= DexNet =

Dex-net is a robotic. It uses a Grasp Quality Convolutional Neural Network to learn how to grasp unusually shaped objects.

== History ==
Dex-net was developed by University of California, Berkeley professor Ken Goldberg and graduate student Jeff Mahler.

== Design ==
Dex-net includes a high-resolution 3-D sensor and two arms, each controlled by a different neural network. One arm is equipped with a conventional robot gripper and another with a suction system. The robot’s software scans an object and then asks both neural networks to decide, on the fly, whether to grab or suck a particular object. It runs on an off-the-shelf industrial machine made by Swiss robotics company ABB.

The software learns by attempting to pick up objects in a virtual environment. Dex-Net can generalize from an object it has seen before to a new one. The robot can "nudge" such virtual objects to examine if it is unsure how to grasp them.

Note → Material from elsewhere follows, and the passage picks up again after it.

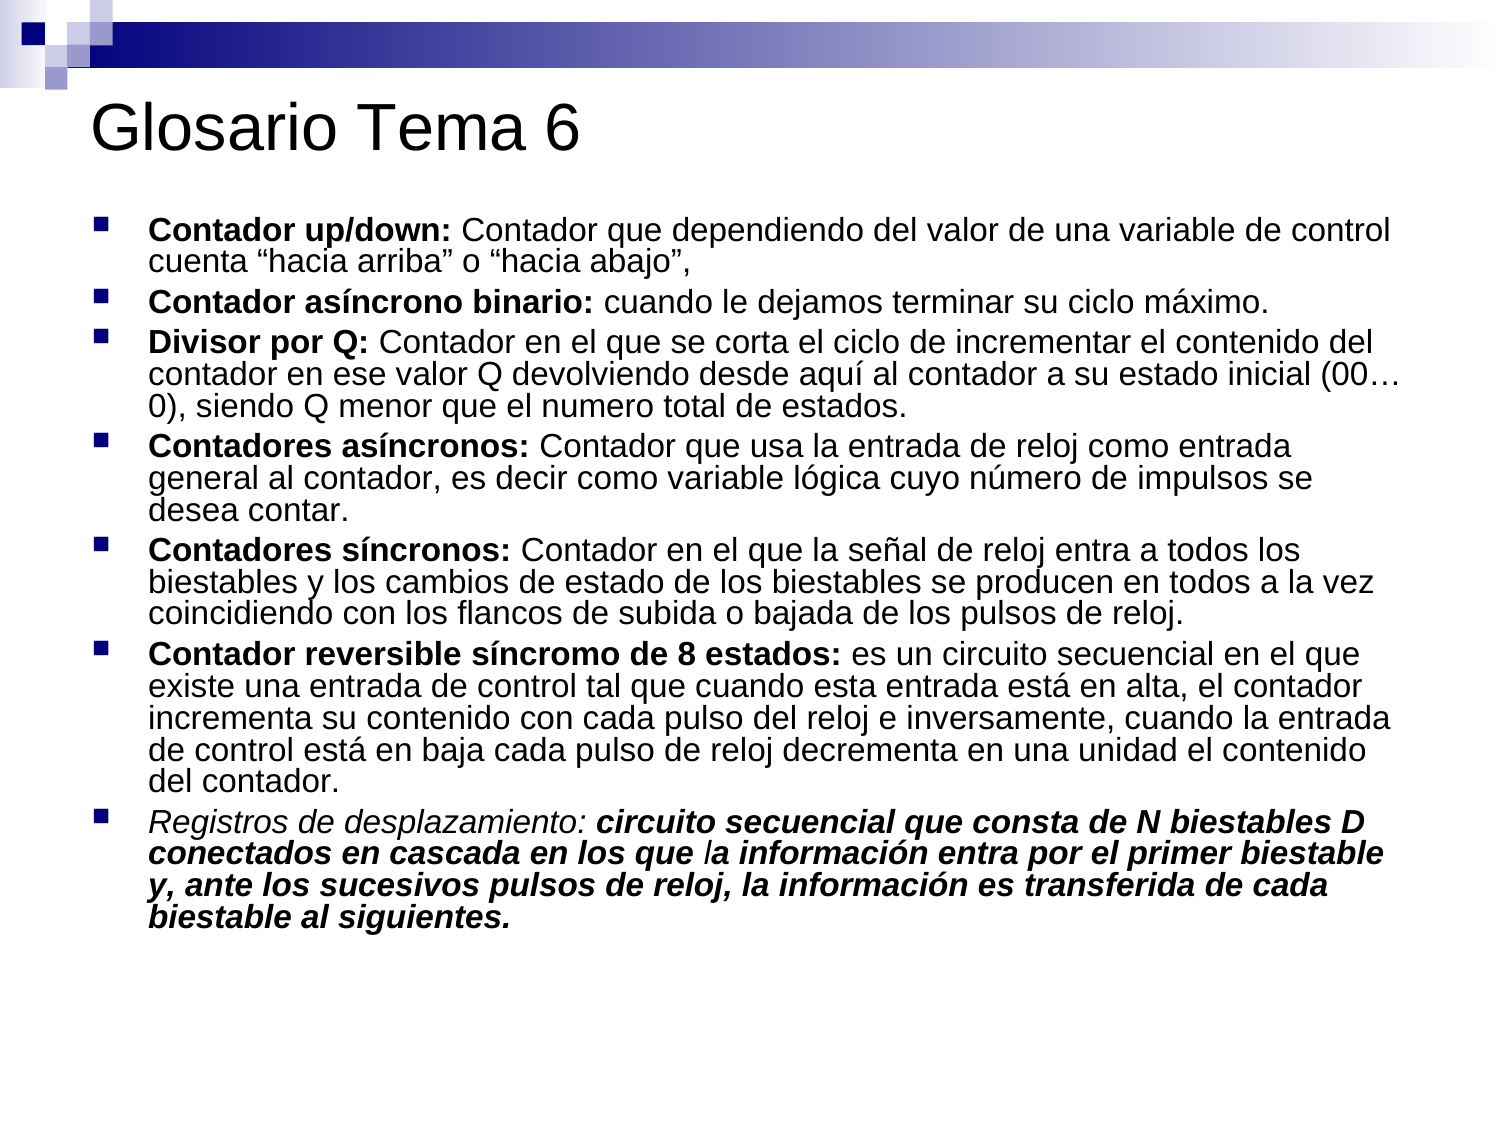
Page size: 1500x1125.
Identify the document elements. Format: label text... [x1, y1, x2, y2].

list Contador up/down: Contador que dependiendo del valor de una variable de control cuenta “hacia arriba” o “hacia abajo”, Contador asíncrono binario: cuando le dejamos terminar su ciclo máximo. Divisor por Q: Contador en el que se corta el ciclo de incrementar el contenido del contador en ese valor Q devolviendo desde aquí al contador a su estado inicial (00…0), siendo Q menor que el numero total de estados. Contadores asíncronos: Contador que usa la entrada de reloj como entrada general al contador, es decir como variable lógica cuyo número de impulsos se desea contar. Contadores síncronos: Contador en el que la señal de reloj entra a todos los biestables y los cambios de estado de los biestables se producen en todos a la vez coincidiendo con los flancos de subida o bajada de los pulsos de reloj. Contador reversible síncromo de 8 estados: es un circuito secuencial en el que existe una entrada de control tal que cuando esta entrada está en alta, el contador incrementa su contenido con cada pulso del reloj e inversamente, cuando la entrada de control está en baja cada pulso de reloj decrementa en una unidad el contenido del contador. Registros de desplazamiento: circuito secuencial que consta de N biestables D conectados en cascada en los que la información entra por el primer biestable y, ante los sucesivos pulsos de reloj, la información es transferida de cada biestable al siguientes. [76, 207, 1427, 1059]
title Glosario Tema 6 [75, 75, 1426, 173]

The trial data set was 6.7 million point clouds, grasps and analytic grasp metrics generated from thousands of 3D models. Grasps are defined as a gripper's planar position, angle and depth relative to an RGB-D sensor.

== Mean picks per hour ==
A metric called mean picks per hour (MPPH) is calculated by multiplying the average time per pick and the average probability of success for a specific set of objects. The new metric allows labs working on picking robots to compare their results.

Humans are capable of between 400 and 600 MPPH. In a contest organized by Amazon recently, the best robots were capable of between 70 and 95. Dex-net has achieved 200 to 300.